Ein Jahr später wandte sich die Thuner Firma erneut mit einem Gesuch ans Seco: Dieses Mal standen sechs Scharfschützengewehre, 18 Granatwerfer und 1020 Tränengasgranaten auf dem Ausfuhrbeleg. Als Adressat war ein Unternehmen in Neuseeland eingetragen, das auf den Unterlagen zusicherte, keinen «Re-Export ohne Bewilligung von neuseeländischen Behörden vorzunehmen».
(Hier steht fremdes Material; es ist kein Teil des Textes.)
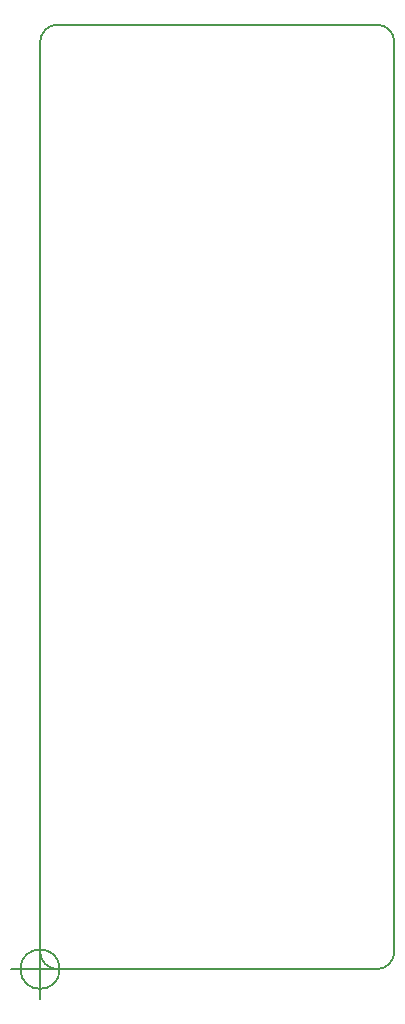
<source format=gbr>
G04 #@! TF.GenerationSoftware,KiCad,Pcbnew,(5.1.4)-1*
G04 #@! TF.CreationDate,2019-10-18T08:43:13-02:30*
G04 #@! TF.ProjectId,GeneralMCU,47656e65-7261-46c4-9d43-552e6b696361,rev?*
G04 #@! TF.SameCoordinates,Original*
G04 #@! TF.FileFunction,Profile,NP*
%FSLAX46Y46*%
G04 Gerber Fmt 4.6, Leading zero omitted, Abs format (unit mm)*
G04 Created by KiCad (PCBNEW (5.1.4)-1) date 2019-10-18 08:43:13*
%MOMM*%
%LPD*%
G04 APERTURE LIST*
%ADD10C,0.150000*%
G04 APERTURE END LIST*
D10*
X50000000Y-148500000D02*
X50000000Y-71525000D01*
X78500000Y-150000000D02*
X51500000Y-150000000D01*
X80000000Y-71525000D02*
X80000000Y-148500000D01*
X78500000Y-70025000D02*
X51500000Y-70025000D01*
X78500000Y-70025000D02*
G75*
G02X80000000Y-71525000I0J-1500000D01*
G01*
X50000000Y-71525000D02*
G75*
G02X51500000Y-70025000I1500000J0D01*
G01*
X80000000Y-148500000D02*
G75*
G02X78500000Y-150000000I-1500000J0D01*
G01*
X51500000Y-150000000D02*
G75*
G02X50000000Y-148500000I0J1500000D01*
G01*
X51666666Y-150000000D02*
G75*
G03X51666666Y-150000000I-1666666J0D01*
G01*
X47500000Y-150000000D02*
X52500000Y-150000000D01*
X50000000Y-147500000D02*
X50000000Y-152500000D01*
M02*

</source>
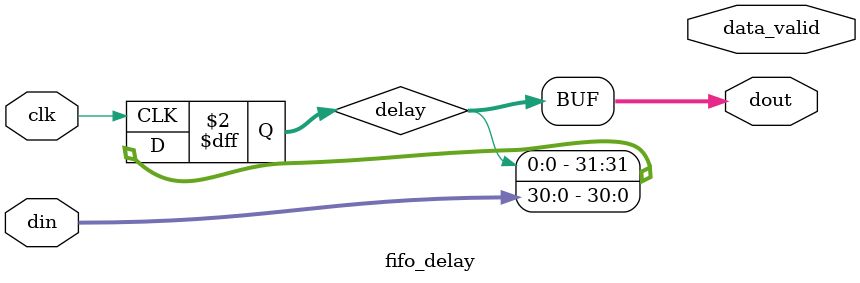
<source format=v>

module fifo_delay #(
      //=============
      // Parameters
      //=============
      parameter DATA_WIDTH   = 32,
      parameter DELAY_CYCLES = 1
   ) (
      //=====================
      // Input/Output Ports
      //=====================
      input                   clk,
      input  [DATA_WIDTH-1:0] din,
      output [DATA_WIDTH-1:0] dout,
      //TODO: implement data_valid
      output                  data_valid
   );

   //=================
   // Delay Register
   //=================
   reg [DATA_WIDTH*DELAY_CYCLES-1:0] delay;

   // Syncronous shifting of the data through the register
   always @ (posedge clk)
   begin
      delay[DATA_WIDTH-1:0]                       <= din  [DATA_WIDTH-1:0];
      delay[DATA_WIDTH*DELAY_CYCLES-1:DATA_WIDTH] <= delay[DATA_WIDTH*(DELAY_CYCLES-1):0];
   end
   
   // Assign last slice of register to the data out
   assign dout[DATA_WIDTH-1:0] = delay[DATA_WIDTH*DELAY_CYCLES-1:DATA_WIDTH*(DELAY_CYCLES-1)];
    
endmodule 

</source>
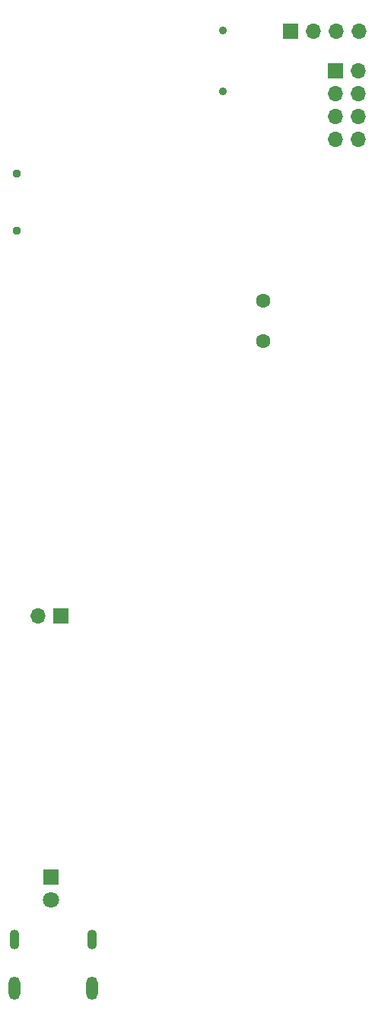
<source format=gbr>
%TF.GenerationSoftware,KiCad,Pcbnew,(5.1.7)-1*%
%TF.CreationDate,2020-11-25T00:45:14-08:00*%
%TF.ProjectId,eskate_remote,65736b61-7465-45f7-9265-6d6f74652e6b,rev?*%
%TF.SameCoordinates,Original*%
%TF.FileFunction,Soldermask,Bot*%
%TF.FilePolarity,Negative*%
%FSLAX46Y46*%
G04 Gerber Fmt 4.6, Leading zero omitted, Abs format (unit mm)*
G04 Created by KiCad (PCBNEW (5.1.7)-1) date 2020-11-25 00:45:14*
%MOMM*%
%LPD*%
G01*
G04 APERTURE LIST*
%ADD10O,1.300000X2.600000*%
%ADD11O,1.100000X2.200000*%
%ADD12C,1.600000*%
%ADD13C,0.900000*%
%ADD14O,1.700000X1.700000*%
%ADD15R,1.700000X1.700000*%
%ADD16C,0.950000*%
%ADD17C,1.800000*%
%ADD18R,1.800000X1.800000*%
G04 APERTURE END LIST*
D10*
%TO.C,J1*%
X109920000Y-148000000D03*
X101280000Y-148000000D03*
D11*
X109920000Y-142640000D03*
X101280000Y-142640000D03*
%TD*%
D12*
%TO.C,SW2*%
X128950000Y-71564000D03*
X128950000Y-76064000D03*
%TD*%
D13*
%TO.C,SW1*%
X124450000Y-48300000D03*
X124450000Y-41500000D03*
%TD*%
D14*
%TO.C,J5*%
X103910000Y-106600000D03*
D15*
X106450000Y-106600000D03*
%TD*%
D14*
%TO.C,J4*%
X139570000Y-41650000D03*
X137030000Y-41650000D03*
X134490000Y-41650000D03*
D15*
X131950000Y-41650000D03*
%TD*%
D14*
%TO.C,J3*%
X139540000Y-53620000D03*
X137000000Y-53620000D03*
X139540000Y-51080000D03*
X137000000Y-51080000D03*
X139540000Y-48540000D03*
X137000000Y-48540000D03*
X139540000Y-46000000D03*
D15*
X137000000Y-46000000D03*
%TD*%
D16*
%TO.C,J2*%
X101480000Y-57465000D03*
X101480000Y-63815000D03*
%TD*%
D17*
%TO.C,D2*%
X105300000Y-138190000D03*
D18*
X105300000Y-135650000D03*
%TD*%
M02*

</source>
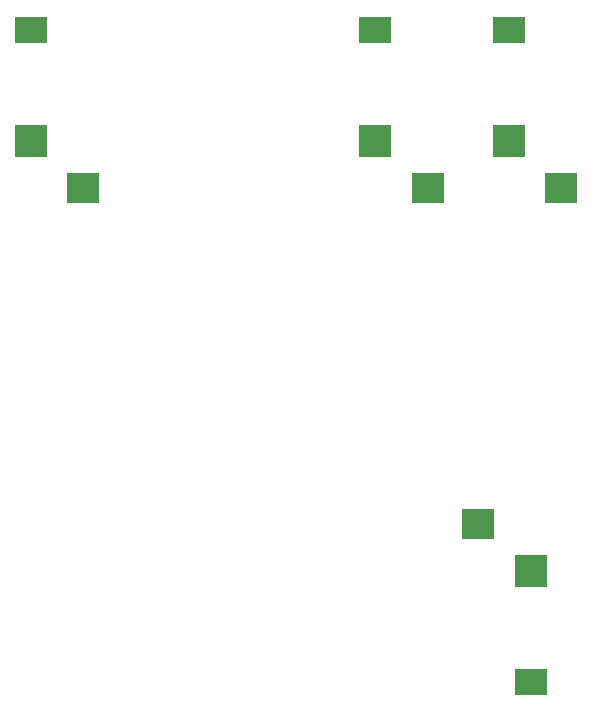
<source format=gbr>
G04 #@! TF.GenerationSoftware,KiCad,Pcbnew,(5.0.1)-rc2*
G04 #@! TF.CreationDate,2019-02-04T01:37:49-05:00*
G04 #@! TF.ProjectId,ladder_filter,6C61646465725F66696C7465722E6B69,rev?*
G04 #@! TF.SameCoordinates,Original*
G04 #@! TF.FileFunction,Paste,Top*
G04 #@! TF.FilePolarity,Positive*
%FSLAX46Y46*%
G04 Gerber Fmt 4.6, Leading zero omitted, Abs format (unit mm)*
G04 Created by KiCad (PCBNEW (5.0.1)-rc2) date 2/4/2019 1:37:49 AM*
%MOMM*%
%LPD*%
G01*
G04 APERTURE LIST*
%ADD10R,2.800000X2.600000*%
%ADD11R,2.800000X2.800000*%
%ADD12R,2.800000X2.200000*%
G04 APERTURE END LIST*
D10*
G04 #@! TO.C,J1*
X155029600Y-48377200D03*
D11*
X150579600Y-44377200D03*
D12*
X150579600Y-34977200D03*
G04 #@! TD*
G04 #@! TO.C,J2*
X179738800Y-34977200D03*
D11*
X179738800Y-44377200D03*
D10*
X184188800Y-48377200D03*
G04 #@! TD*
G04 #@! TO.C,J3*
X188480000Y-76794000D03*
D11*
X192930000Y-80794000D03*
D12*
X192930000Y-90194000D03*
G04 #@! TD*
G04 #@! TO.C,J4*
X191067200Y-34977200D03*
D11*
X191067200Y-44377200D03*
D10*
X195517200Y-48377200D03*
G04 #@! TD*
M02*

</source>
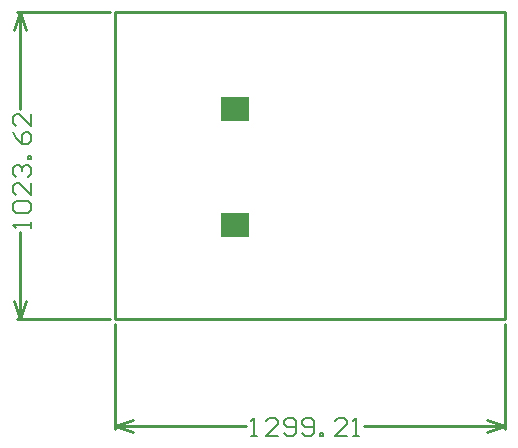
<source format=gtp>
G04*
G04 #@! TF.GenerationSoftware,Altium Limited,CircuitStudio,1.5.2 (1.5.2.30)*
G04*
G04 Layer_Color=7318015*
%FSLAX44Y44*%
%MOMM*%
G71*
G01*
G75*
%ADD10R,2.4000X2.0000*%
%ADD12C,0.2540*%
%ADD13C,0.1524*%
D10*
X441690Y339798D02*
D03*
Y437798D02*
D03*
D12*
X670000Y167460D02*
Y256190D01*
X340000Y167460D02*
Y256190D01*
X550705Y170000D02*
X670000D01*
X340000D02*
X451167D01*
X654760Y175080D02*
X670000Y170000D01*
X654760Y164920D02*
X670000Y170000D01*
X340000D02*
X355240Y164920D01*
X340000Y170000D02*
X355240Y175080D01*
X257460Y260000D02*
X336190D01*
X257460Y520000D02*
X336190D01*
X260000Y260000D02*
Y333628D01*
Y438244D02*
Y520000D01*
Y260000D02*
X265080Y275240D01*
X254920D02*
X260000Y260000D01*
X254920Y504760D02*
X260000Y520000D01*
X265080Y504760D01*
X340000Y260000D02*
Y520000D01*
X670000D01*
Y260000D02*
Y520000D01*
X340000Y260000D02*
X670000D01*
D13*
X455231Y160858D02*
X460309D01*
X457770D01*
Y176094D01*
X455231Y173554D01*
X478083Y160858D02*
X467927D01*
X478083Y171015D01*
Y173554D01*
X475544Y176094D01*
X470466D01*
X467927Y173554D01*
X483162Y163398D02*
X485701Y160858D01*
X490779D01*
X493318Y163398D01*
Y173554D01*
X490779Y176094D01*
X485701D01*
X483162Y173554D01*
Y171015D01*
X485701Y168476D01*
X493318D01*
X498397Y163398D02*
X500936Y160858D01*
X506014D01*
X508554Y163398D01*
Y173554D01*
X506014Y176094D01*
X500936D01*
X498397Y173554D01*
Y171015D01*
X500936Y168476D01*
X508554D01*
X513632Y160858D02*
Y163398D01*
X516171D01*
Y160858D01*
X513632D01*
X536484D02*
X526328D01*
X536484Y171015D01*
Y173554D01*
X533945Y176094D01*
X528867D01*
X526328Y173554D01*
X541563Y160858D02*
X546641D01*
X544102D01*
Y176094D01*
X541563Y173554D01*
X269142Y337692D02*
Y342770D01*
Y340231D01*
X253906D01*
X256446Y337692D01*
Y350387D02*
X253906Y352927D01*
Y358005D01*
X256446Y360544D01*
X266602D01*
X269142Y358005D01*
Y352927D01*
X266602Y350387D01*
X256446D01*
X269142Y375779D02*
Y365623D01*
X258985Y375779D01*
X256446D01*
X253906Y373240D01*
Y368162D01*
X256446Y365623D01*
Y380858D02*
X253906Y383397D01*
Y388475D01*
X256446Y391014D01*
X258985D01*
X261524Y388475D01*
Y385936D01*
Y388475D01*
X264063Y391014D01*
X266602D01*
X269142Y388475D01*
Y383397D01*
X266602Y380858D01*
X269142Y396093D02*
X266602D01*
Y398632D01*
X269142D01*
Y396093D01*
X253906Y418945D02*
X256446Y413867D01*
X261524Y408789D01*
X266602D01*
X269142Y411328D01*
Y416406D01*
X266602Y418945D01*
X264063D01*
X261524Y416406D01*
Y408789D01*
X269142Y434180D02*
Y424024D01*
X258985Y434180D01*
X256446D01*
X253906Y431641D01*
Y426563D01*
X256446Y424024D01*
M02*

</source>
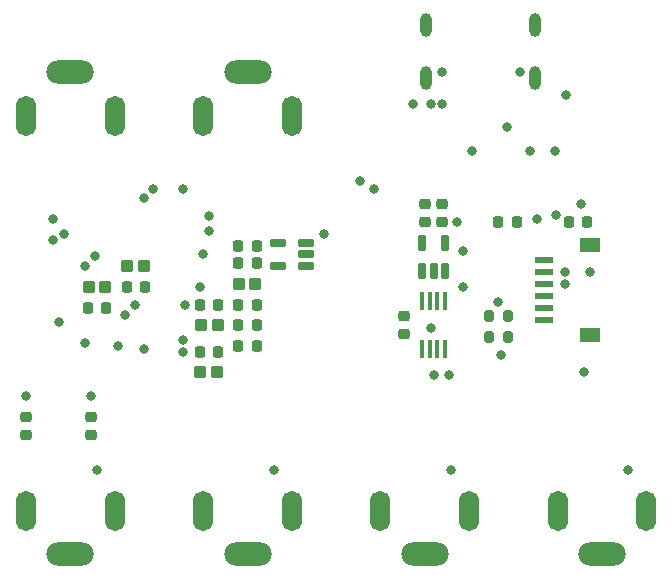
<source format=gbs>
G04 #@! TF.GenerationSoftware,KiCad,Pcbnew,7.0.2*
G04 #@! TF.CreationDate,2024-02-24T12:26:05+01:00*
G04 #@! TF.ProjectId,dsp_board,6473705f-626f-4617-9264-2e6b69636164,rev?*
G04 #@! TF.SameCoordinates,Original*
G04 #@! TF.FileFunction,Soldermask,Bot*
G04 #@! TF.FilePolarity,Negative*
%FSLAX46Y46*%
G04 Gerber Fmt 4.6, Leading zero omitted, Abs format (unit mm)*
G04 Created by KiCad (PCBNEW 7.0.2) date 2024-02-24 12:26:05*
%MOMM*%
%LPD*%
G01*
G04 APERTURE LIST*
G04 Aperture macros list*
%AMRoundRect*
0 Rectangle with rounded corners*
0 $1 Rounding radius*
0 $2 $3 $4 $5 $6 $7 $8 $9 X,Y pos of 4 corners*
0 Add a 4 corners polygon primitive as box body*
4,1,4,$2,$3,$4,$5,$6,$7,$8,$9,$2,$3,0*
0 Add four circle primitives for the rounded corners*
1,1,$1+$1,$2,$3*
1,1,$1+$1,$4,$5*
1,1,$1+$1,$6,$7*
1,1,$1+$1,$8,$9*
0 Add four rect primitives between the rounded corners*
20,1,$1+$1,$2,$3,$4,$5,0*
20,1,$1+$1,$4,$5,$6,$7,0*
20,1,$1+$1,$6,$7,$8,$9,0*
20,1,$1+$1,$8,$9,$2,$3,0*%
G04 Aperture macros list end*
%ADD10O,4.000000X2.000000*%
%ADD11O,1.700000X3.400000*%
%ADD12C,0.800000*%
%ADD13O,1.000000X2.000000*%
%ADD14RoundRect,0.225000X-0.225000X-0.250000X0.225000X-0.250000X0.225000X0.250000X-0.225000X0.250000X0*%
%ADD15RoundRect,0.250000X0.287500X0.275000X-0.287500X0.275000X-0.287500X-0.275000X0.287500X-0.275000X0*%
%ADD16RoundRect,0.060000X0.240000X0.615000X-0.240000X0.615000X-0.240000X-0.615000X0.240000X-0.615000X0*%
%ADD17RoundRect,0.200000X-0.200000X-0.275000X0.200000X-0.275000X0.200000X0.275000X-0.200000X0.275000X0*%
%ADD18RoundRect,0.250000X-0.287500X-0.275000X0.287500X-0.275000X0.287500X0.275000X-0.287500X0.275000X0*%
%ADD19RoundRect,0.060000X-0.615000X0.240000X-0.615000X-0.240000X0.615000X-0.240000X0.615000X0.240000X0*%
%ADD20R,1.550000X0.600000*%
%ADD21R,1.800000X1.200000*%
%ADD22RoundRect,0.225000X0.250000X-0.225000X0.250000X0.225000X-0.250000X0.225000X-0.250000X-0.225000X0*%
%ADD23R,0.457200X1.524000*%
%ADD24RoundRect,0.225000X0.225000X0.250000X-0.225000X0.250000X-0.225000X-0.250000X0.225000X-0.250000X0*%
G04 APERTURE END LIST*
D10*
X70000000Y-135400000D03*
D11*
X66250000Y-131700000D03*
X73750000Y-131700000D03*
D10*
X40000000Y-135400000D03*
D11*
X36250000Y-131700000D03*
X43750000Y-131700000D03*
D10*
X55000000Y-94600000D03*
D11*
X58750000Y-98300000D03*
X51250000Y-98300000D03*
D10*
X40000000Y-94600000D03*
D11*
X43750000Y-98300000D03*
X36250000Y-98300000D03*
D10*
X85000000Y-135400000D03*
D11*
X81250000Y-131700000D03*
X88750000Y-131700000D03*
D10*
X55000000Y-135400000D03*
D11*
X51250000Y-131700000D03*
X58750000Y-131700000D03*
D12*
X78050000Y-94540000D03*
X71450000Y-94540000D03*
D13*
X79360000Y-90600000D03*
X70140000Y-90600000D03*
X79360000Y-95100000D03*
X70140000Y-95100000D03*
D14*
X50975000Y-118250000D03*
X52525000Y-118250000D03*
D15*
X46250000Y-111000000D03*
X44825000Y-111000000D03*
D14*
X54225000Y-116000000D03*
X55775000Y-116000000D03*
D16*
X71700000Y-111385000D03*
X70750000Y-111385000D03*
X69800000Y-111385000D03*
X69800000Y-109015000D03*
X71700000Y-109015000D03*
D17*
X75425000Y-115250000D03*
X77075000Y-115250000D03*
D18*
X51012500Y-120000000D03*
X52437500Y-120000000D03*
D19*
X59935000Y-109050000D03*
X59935000Y-110000000D03*
X59935000Y-110950000D03*
X57565000Y-110950000D03*
X57565000Y-109050000D03*
D20*
X80090000Y-110519500D03*
X80090000Y-111519500D03*
X80090000Y-112519500D03*
X80090000Y-113519500D03*
X80090000Y-114519500D03*
X80090000Y-115519500D03*
D21*
X83965000Y-109219500D03*
X83965000Y-116819500D03*
D22*
X36250000Y-125300000D03*
X36250000Y-123750000D03*
D23*
X69784800Y-113968000D03*
X70419800Y-113968000D03*
X71080200Y-113968000D03*
X71715200Y-113968000D03*
X71715200Y-118032000D03*
X71080200Y-118032000D03*
X70419800Y-118032000D03*
X69784800Y-118032000D03*
D17*
X75425000Y-117000000D03*
X77075000Y-117000000D03*
D14*
X50975000Y-114250000D03*
X52525000Y-114250000D03*
D24*
X46312500Y-112750000D03*
X44762500Y-112750000D03*
D22*
X70000000Y-107275000D03*
X70000000Y-105725000D03*
X68250000Y-116750000D03*
X68250000Y-115200000D03*
D24*
X55775000Y-109250000D03*
X54225000Y-109250000D03*
D18*
X51037500Y-116000000D03*
X52462500Y-116000000D03*
D15*
X42962500Y-112750000D03*
X41537500Y-112750000D03*
D24*
X43025000Y-114500000D03*
X41475000Y-114500000D03*
X55775000Y-110750000D03*
X54225000Y-110750000D03*
X77775000Y-107250000D03*
X76225000Y-107250000D03*
D14*
X54225000Y-114250000D03*
X55775000Y-114250000D03*
D18*
X54250000Y-112500000D03*
X55675000Y-112500000D03*
D22*
X41750000Y-125300000D03*
X41750000Y-123750000D03*
D14*
X54225000Y-117750000D03*
X55775000Y-117750000D03*
D22*
X71500000Y-107275000D03*
X71500000Y-105725000D03*
D14*
X82225000Y-107250000D03*
X83775000Y-107250000D03*
D12*
X42125353Y-110125353D03*
X44637563Y-115112437D03*
X76250000Y-114000000D03*
X70500000Y-116250000D03*
X81125000Y-106625000D03*
X72750000Y-107250000D03*
X65750000Y-104500000D03*
X61500000Y-108250000D03*
X51000000Y-112750000D03*
X41750000Y-122000000D03*
X49750000Y-114250000D03*
X45500000Y-114250000D03*
X36250000Y-122000000D03*
X81880000Y-111519500D03*
X81867452Y-112531551D03*
X79500000Y-107000000D03*
X76500000Y-118500000D03*
X51750000Y-106750000D03*
X38500000Y-108750000D03*
X51750000Y-108000000D03*
X39500000Y-108250000D03*
X70800000Y-120175000D03*
X72075000Y-120175000D03*
X49500000Y-118250000D03*
X64500000Y-103750000D03*
X81000000Y-101250000D03*
X41250000Y-111000000D03*
X83500000Y-120000000D03*
X47000000Y-104500000D03*
X87250000Y-128250000D03*
X42250000Y-128250000D03*
X71500000Y-97250000D03*
X78907635Y-101246731D03*
X74000000Y-101250000D03*
X77000000Y-99250000D03*
X46250000Y-105250000D03*
X38500000Y-107000000D03*
X69000000Y-97250000D03*
X83250000Y-105750000D03*
X73250000Y-109750000D03*
X84000000Y-111500000D03*
X72250000Y-128250000D03*
X49500000Y-104500000D03*
X70500000Y-97250000D03*
X57250000Y-128250000D03*
X41250000Y-117500000D03*
X44000000Y-117750000D03*
X82000000Y-96500000D03*
X46250000Y-118000000D03*
X51250000Y-110000000D03*
X39000000Y-115750000D03*
X49500000Y-117250000D03*
X73250000Y-112750000D03*
M02*

</source>
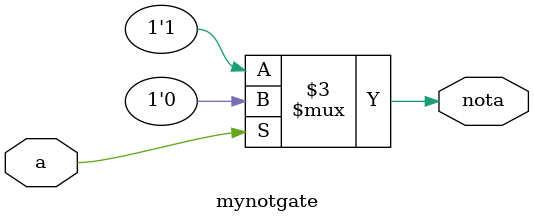
<source format=v>
/*
module mynotgate(
    input wire a, //input wire a
    output wire nota //output wire b
);

assign nota = ~a; //assign nota to the negation of a

endmodule

*/
// Gate Level
/*
module mynotgate(
    input wire a, //input wire a
    output wire nota //output wire b
);
not ng1(nota,a);

endmodule
*/

//Behavioral

module mynotgate(
    input wire a, //input wire a
    output reg nota //output wire b

);
always @(*) begin
    if(a) nota=0;//a==1
    else nota=1;
end
endmodule



</source>
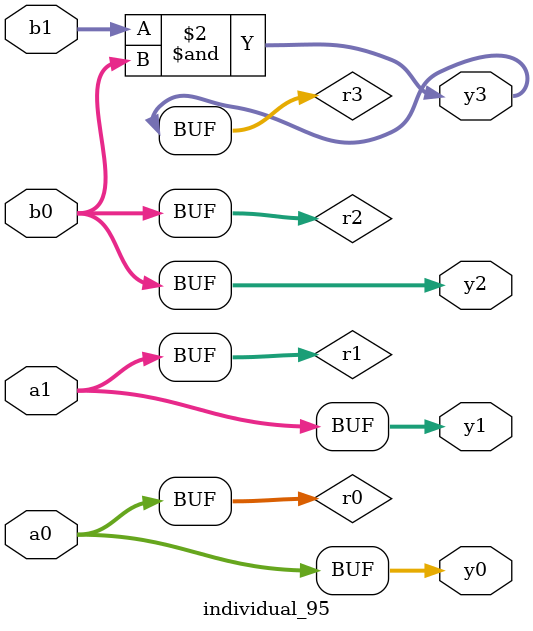
<source format=sv>
module individual_95(input logic [15:0] a1, input logic [15:0] a0, input logic [15:0] b1, input logic [15:0] b0, output logic [15:0] y3, output logic [15:0] y2, output logic [15:0] y1, output logic [15:0] y0);
logic [15:0] r0, r1, r2, r3; 
 always@(*) begin 
	 r0 = a0; r1 = a1; r2 = b0; r3 = b1; 
 	 r3  &=  r2 ;
 	 y3 = r3; y2 = r2; y1 = r1; y0 = r0; 
end
endmodule
</source>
Einspruch gegen Strafbefehl

Dem Strafbefehl der Bundesanwaltschaft ist zu entnehmen, dass die Waffen dennoch von Neuseeland aus nach Kasachstan weiterverschickt wurden. Möglich gemacht haben soll dies ein manipuliertes Exportzertifikat, das die Unterschrift des Thuner Unternehmenschefs trug. Ihm wurde deshalb vorgeworfen, gegen das Kriegsmaterialgesetz verstossen zu haben.

Bereits im Dezember 2014 entschied die Bundesanwaltschaft auf eine Busse von 3000 Franken und eine Beschlagnahmung des mutmasslich illegal erzielten Gewinns von 30'000 Franken. Weil der Unternehmenschef Einsprache gegen den Strafbefehl erhob, wird der Fall nun heute vor dem Bundesstrafgericht verhandelt. Ein Urteil wird bereits am Nachmittag erwartet.